Creo, en definitiva, que los Coen, no obstante algunos grandes aciertos parciales y el embeleso que el film provoca por su más que fascinante plástica sureña, se han equivocado. El quinteto de la muerte era una película de una entidad expresiva muy singular, que causó un fuerte impacto en su momento. El recuerdo que conservamos de ella es más una sensación del espíritu que el de una historia divertida o intrigante. Pero en ella, como ya hemos dicho, el espectador no sabía lo que podía pasar y siempre esperaba que pudiera pasar otra cosa, aunque deseara que pasara la contraria. En la de los Coen no sucede así. Acaso también porque el trasplante del Londres industrioso y azacanado de mitad del siglo pasado al Mississippi de nuestros días no sirva bien a la historia. Aquellas nieblas y angosturas encajaban como un guante en una narración que dejó huella permanente, mientras que estos cielos claros y esta comunidad de negros aldeanos norteamericanos se ponen sin quererlo al servicio de una historia que parece de otro siglo, con ese aparente coronel sudista, embaucador de señoras y de espectadores, el siempre fabuloso Tom Hanks.

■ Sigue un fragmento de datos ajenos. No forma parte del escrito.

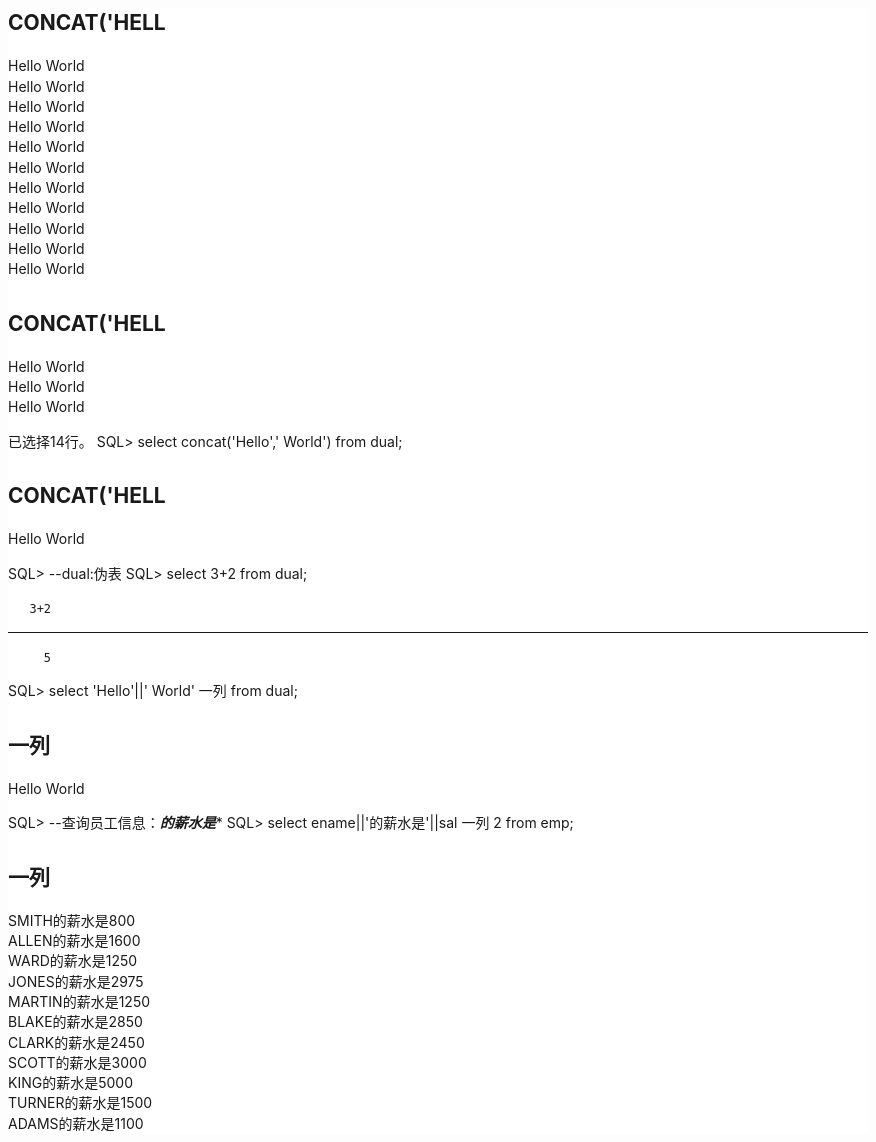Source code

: CONCAT('HELL                                                                                                            
------------                                                                                                            
Hello  World                                                                                                            
Hello  World                                                                                                            
Hello  World                                                                                                            
Hello  World                                                                                                            
Hello  World                                                                                                            
Hello  World                                                                                                            
Hello  World                                                                                                            
Hello  World                                                                                                            
Hello  World                                                                                                            
Hello  World                                                                                                            
Hello  World                                                                                                            

CONCAT('HELL                                                                                                            
------------                                                                                                            
Hello  World                                                                                                            
Hello  World                                                                                                            
Hello  World                                                                                                            

已选择14行。
SQL> select concat('Hello','  World') from dual;

CONCAT('HELL                                                                                                            
------------                                                                                                            
Hello  World                                                                                                            

SQL> --dual:伪表
SQL> select 3+2 from dual;

       3+2                                                                                                              
----------                                                                                                              
         5                                                                                                              

SQL> select 'Hello'||'  World' 一列 from dual;

一列                                                                                                                    
------------                                                                                                            
Hello  World                                                                                                            

SQL> --查询员工信息：***的薪水是****
SQL> select ename||'的薪水是'||sal 一列
  2  from emp;

一列                                                                                                                    
----------------------------------------------------------                                                              
SMITH的薪水是800                                                                                                        
ALLEN的薪水是1600                                                                                                       
WARD的薪水是1250                                                                                                        
JONES的薪水是2975                                                                                                       
MARTIN的薪水是1250                                                                                                      
BLAKE的薪水是2850                                                                                                       
CLARK的薪水是2450                                                                                                       
SCOTT的薪水是3000                                                                                                       
KING的薪水是5000                                                                                                        
TURNER的薪水是1500                                                                                                      
ADAMS的薪水是1100                                                                                                       
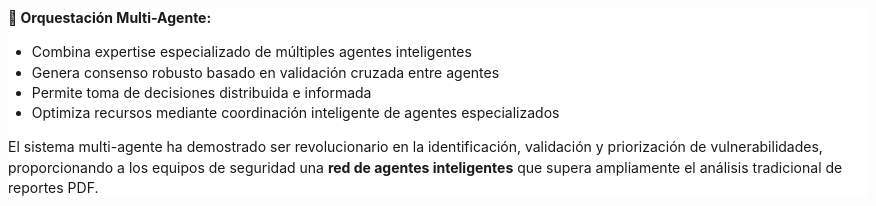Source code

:**🚀 Orquestación Multi-Agente:**
- Combina expertise especializado de múltiples agentes inteligentes
- Genera consenso robusto basado en validación cruzada entre agentes
- Permite toma de decisiones distribuida e informada
- Optimiza recursos mediante coordinación inteligente de agentes especializados

El sistema multi-agente ha demostrado ser revolucionario en la identificación, validación y priorización de vulnerabilidades, proporcionando a los equipos de seguridad una **red de agentes inteligentes** que supera ampliamente el análisis tradicional de reportes PDF.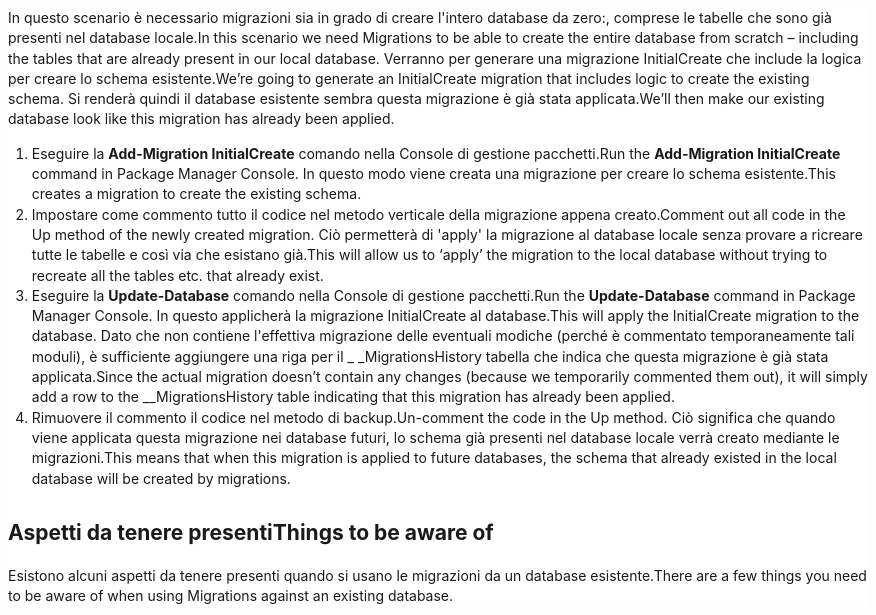 <span data-ttu-id="b03b7-143">In questo scenario è necessario migrazioni sia in grado di creare l'intero database da zero:, comprese le tabelle che sono già presenti nel database locale.</span><span class="sxs-lookup"><span data-stu-id="b03b7-143">In this scenario we need Migrations to be able to create the entire database from scratch – including the tables that are already present in our local database.</span></span> <span data-ttu-id="b03b7-144">Verranno per generare una migrazione InitialCreate che include la logica per creare lo schema esistente.</span><span class="sxs-lookup"><span data-stu-id="b03b7-144">We’re going to generate an InitialCreate migration that includes logic to create the existing schema.</span></span> <span data-ttu-id="b03b7-145">Si renderà quindi il database esistente sembra questa migrazione è già stata applicata.</span><span class="sxs-lookup"><span data-stu-id="b03b7-145">We’ll then make our existing database look like this migration has already been applied.</span></span>

1.  <span data-ttu-id="b03b7-146">Eseguire la **Add-Migration InitialCreate** comando nella Console di gestione pacchetti.</span><span class="sxs-lookup"><span data-stu-id="b03b7-146">Run the **Add-Migration InitialCreate** command in Package Manager Console.</span></span> <span data-ttu-id="b03b7-147">In questo modo viene creata una migrazione per creare lo schema esistente.</span><span class="sxs-lookup"><span data-stu-id="b03b7-147">This creates a migration to create the existing schema.</span></span>
2.  <span data-ttu-id="b03b7-148">Impostare come commento tutto il codice nel metodo verticale della migrazione appena creato.</span><span class="sxs-lookup"><span data-stu-id="b03b7-148">Comment out all code in the Up method of the newly created migration.</span></span> <span data-ttu-id="b03b7-149">Ciò permetterà di 'apply' la migrazione al database locale senza provare a ricreare tutte le tabelle e così via che esistano già.</span><span class="sxs-lookup"><span data-stu-id="b03b7-149">This will allow us to ‘apply’ the migration to the local database without trying to recreate all the tables etc. that already exist.</span></span>
3.  <span data-ttu-id="b03b7-150">Eseguire la **Update-Database** comando nella Console di gestione pacchetti.</span><span class="sxs-lookup"><span data-stu-id="b03b7-150">Run the **Update-Database** command in Package Manager Console.</span></span> <span data-ttu-id="b03b7-151">In questo applicherà la migrazione InitialCreate al database.</span><span class="sxs-lookup"><span data-stu-id="b03b7-151">This will apply the InitialCreate migration to the database.</span></span> <span data-ttu-id="b03b7-152">Dato che non contiene l'effettiva migrazione delle eventuali modiche (perché è commentato temporaneamente tali moduli), è sufficiente aggiungere una riga per il \_ \_MigrationsHistory tabella che indica che questa migrazione è già stata applicata.</span><span class="sxs-lookup"><span data-stu-id="b03b7-152">Since the actual migration doesn’t contain any changes (because we temporarily commented them out), it will simply add a row to the \_\_MigrationsHistory table indicating that this migration has already been applied.</span></span>
4.  <span data-ttu-id="b03b7-153">Rimuovere il commento il codice nel metodo di backup.</span><span class="sxs-lookup"><span data-stu-id="b03b7-153">Un-comment the code in the Up method.</span></span> <span data-ttu-id="b03b7-154">Ciò significa che quando viene applicata questa migrazione nei database futuri, lo schema già presenti nel database locale verrà creato mediante le migrazioni.</span><span class="sxs-lookup"><span data-stu-id="b03b7-154">This means that when this migration is applied to future databases, the schema that already existed in the local database will be created by migrations.</span></span>

## <a name="things-to-be-aware-of"></a><span data-ttu-id="b03b7-155">Aspetti da tenere presenti</span><span class="sxs-lookup"><span data-stu-id="b03b7-155">Things to be aware of</span></span>

<span data-ttu-id="b03b7-156">Esistono alcuni aspetti da tenere presenti quando si usano le migrazioni da un database esistente.</span><span class="sxs-lookup"><span data-stu-id="b03b7-156">There are a few things you need to be aware of when using Migrations against an existing database.</span></span>
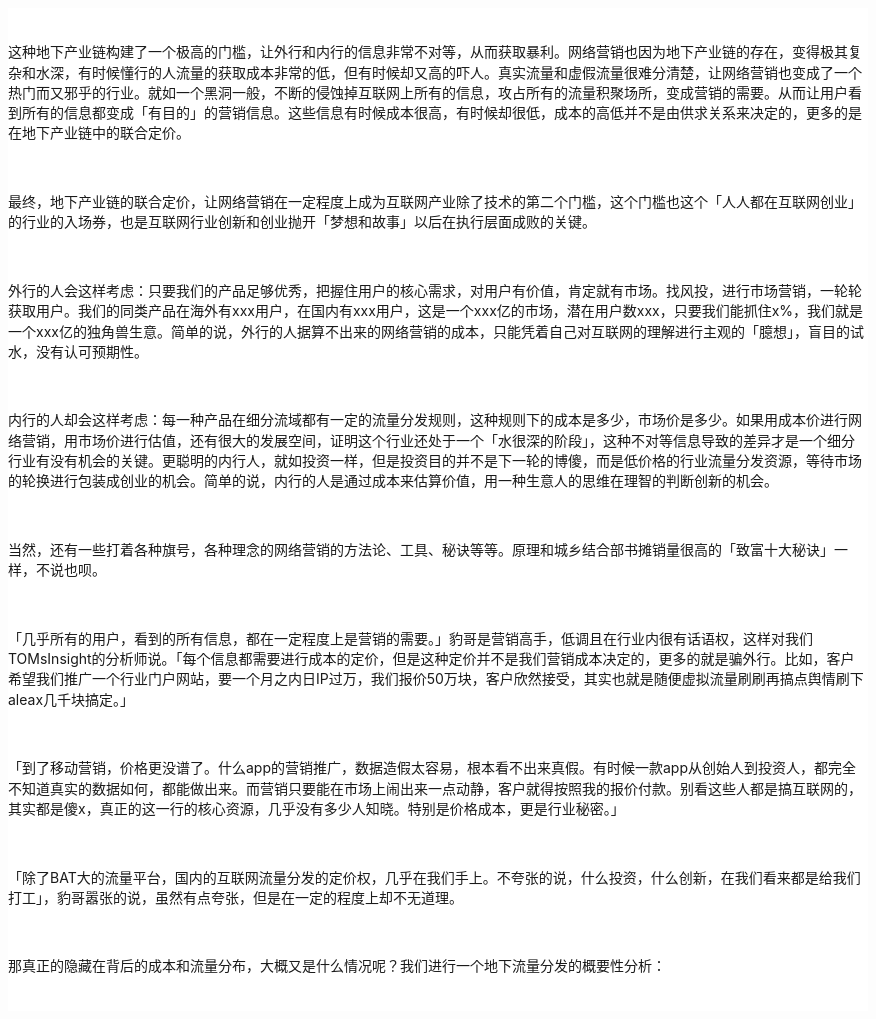 <br/>
</p>
<p>
         这种地下产业链构建了一个极高的门槛，让外行和内行的信息非常不对等，从而获取暴利。网络营销也因为地下产业链的存在，变得极其复杂和水深，有时候懂行的人流量的获取成本非常的低，但有时候却又高的吓人。真实流量和虚假流量很难分清楚，让网络营销也变成了一个热门而又邪乎的行业。就如一个黑洞一般，不断的侵蚀掉互联网上所有的信息，攻占所有的流量积聚场所，变成营销的需要。从而让用户看到所有的信息都变成「有目的」的营销信息。这些信息有时候成本很高，有时候却很低，成本的高低并不是由供求关系来决定的，更多的是在地下产业链中的联合定价。
        </p>
<p>
<br/>
</p>
<p>
         最终，地下产业链的联合定价，让网络营销在一定程度上成为互联网产业除了技术的第二个门槛，这个门槛也这个「人人都在互联网创业」的行业的入场券，也是互联网行业创新和创业抛开「梦想和故事」以后在执行层面成败的关键。
        </p>
<p>
<br/>
</p>
<p>
         外行的人会这样考虑：只要我们的产品足够优秀，把握住用户的核心需求，对用户有价值，肯定就有市场。找风投，进行市场营销，一轮轮获取用户。我们的同类产品在海外有xxx用户，在国内有xxx用户，这是一个xxx亿的市场，潜在用户数xxx，只要我们能抓住x%，我们就是一个xxx亿的独角兽生意。简单的说，外行的人据算不出来的网络营销的成本，只能凭着自己对互联网的理解进行主观的「臆想」，盲目的试水，没有认可预期性。
        </p>
<p>
<br/>
</p>
<p>
         内行的人却会这样考虑：每一种产品在细分流域都有一定的流量分发规则，这种规则下的成本是多少，市场价是多少。如果用成本价进行网络营销，用市场价进行估值，还有很大的发展空间，证明这个行业还处于一个「水很深的阶段」，这种不对等信息导致的差异才是一个细分行业有没有机会的关键。更聪明的内行人，就如投资一样，但是投资目的并不是下一轮的博傻，而是低价格的行业流量分发资源，等待市场的轮换进行包装成创业的机会。简单的说，内行的人是通过成本来估算价值，用一种生意人的思维在理智的判断创新的机会。
        </p>
<p>
<br/>
</p>
<p>
         当然，还有一些打着各种旗号，各种理念的网络营销的方法论、工具、秘诀等等。原理和城乡结合部书摊销量很高的「致富十大秘诀」一样，不说也呗。
        </p>
<p>
<br/>
</p>
<p>
         「几乎所有的用户，看到的所有信息，都在一定程度上是营销的需要。」豹哥是营销高手，低调且在行业内很有话语权，这样对我们TOMsInsight的分析师说。「每个信息都需要进行成本的定价，但是这种定价并不是我们营销成本决定的，更多的就是骗外行。比如，客户希望我们推广一个行业门户网站，要一个月之内日IP过万，我们报价50万块，客户欣然接受，其实也就是随便虚拟流量刷刷再搞点舆情刷下aleax几千块搞定。」
        </p>
<p>
<br/>
</p>
<p>
         「到了移动营销，价格更没谱了。什么app的营销推广，数据造假太容易，根本看不出来真假。有时候一款app从创始人到投资人，都完全不知道真实的数据如何，都能做出来。而营销只要能在市场上闹出来一点动静，客户就得按照我的报价付款。别看这些人都是搞互联网的，其实都是傻x，真正的这一行的核心资源，几乎没有多少人知晓。特别是价格成本，更是行业秘密。」
        </p>
<p>
<br/>
</p>
<p>
         「除了BAT大的流量平台，国内的互联网流量分发的定价权，几乎在我们手上。不夸张的说，什么投资，什么创新，在我们看来都是给我们打工」，豹哥嚣张的说，虽然有点夸张，但是在一定的程度上却不无道理。
        </p>
<p>
<br/>
</p>
<p>
         那真正的隐藏在背后的成本和流量分布，大概又是什么情况呢？我们进行一个地下流量分发的概要性分析：
        </p>
<p>
<br/>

Creo que Borges se refería parabólicamente a empeños como éste en su cuento Pierre Menard, autor del Quijote. Empeñado un tal Pierre Menard en escribir el Quijote de Cervantes, se pasó media vida rellenando cuartillas y, cuando terminó, había vuelto a escribir el mismo Quijote que Cervantes (no se puede mejorar lo inmejorable). Este no es, sin embargo, el caso de los Coen: la película que han hecho no es El quinteto de la muerte, es The Lady Killers.